DeepSeek released an experimental artificial intelligence (AI) model on Monday that processes information for half the price by ignoring data it considers unimportant.

The Hangzhou-based startup’s V3.2-Exp model debuts a new technique called DeepSeek Sparse Attention that filters out information before processing. The technique is similar to an airline choosing the most direct flight path while skipping unnecessary stops. This selective approach slashes operating costs by 50 to 75 percent.

    The technology arrives as companies worldwide struggle with expensive AI systems. Running these models requires massive computing power and energy.

    “This is DeepSeek’s value prop all over: efficiency is becoming as important as raw power,” said Nick Patience, vice president and practice lead for AI at The Futurum Group.

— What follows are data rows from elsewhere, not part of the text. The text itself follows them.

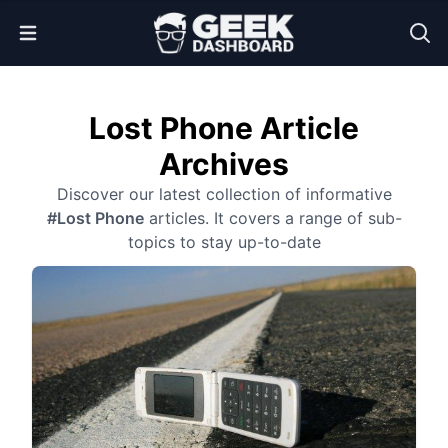
Open Menu
Lost Phone Article
Archives
Discover our latest collection of informative
#Lost Phone
articles. It covers a range of sub-
topics to stay up-to-date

    DeepSeek’s system works differently from traditional AI models that examine every piece of data. The new architecture uses a “lightning indexer” to identify relevant excerpts from text. A second system then selects specific tokens from those excerpts to process.

    The model handles documents up to 128,000 tokens long. That’s roughly equivalent to a 300-page book.

    But this efficiency comes with risks.

    “The reality is, they [sparse attention models] have lost a lot of nuances,” said Ekaterina Almasque, cofounder of BlankPage Capital. “And then the real question is, did they have the right mechanism to exclude not important data, or is there a mechanism excluding really important data, and then the outcome will be much less relevant?”

    Edison Lee, an analyst at Jefferies, described the trade-off simply: “In simple terms, that means it sacrifices some accuracy of the output but tries to maintain a high level of intelligence.”

    There is a general worry that the system might filter out critical information without human oversight. Medical diagnoses, legal documents, or financial analysis could suffer if the AI discards seemingly minor but crucial details.

    DeepSeek maintains its experimental model, which performs as well as previous versions. Only minor differences in reasoning and tool-use capabilities show in benchmark tests.

    The company designed the model to run on domestic chips from Huawei and Cambricon, thereby reducing its dependence on restricted American processors amid China’s semiconductor restrictions.

    DeepSeek open-sourced the model on Hugging Face and ModelScope. The company describes V3.2-Exp as an “intermediate step toward our next-generation architecture.”

    The release continues DeepSeek’s rapid development pace. The company launched its R1 model in January 2025, surprising Silicon Valley with its low training costs.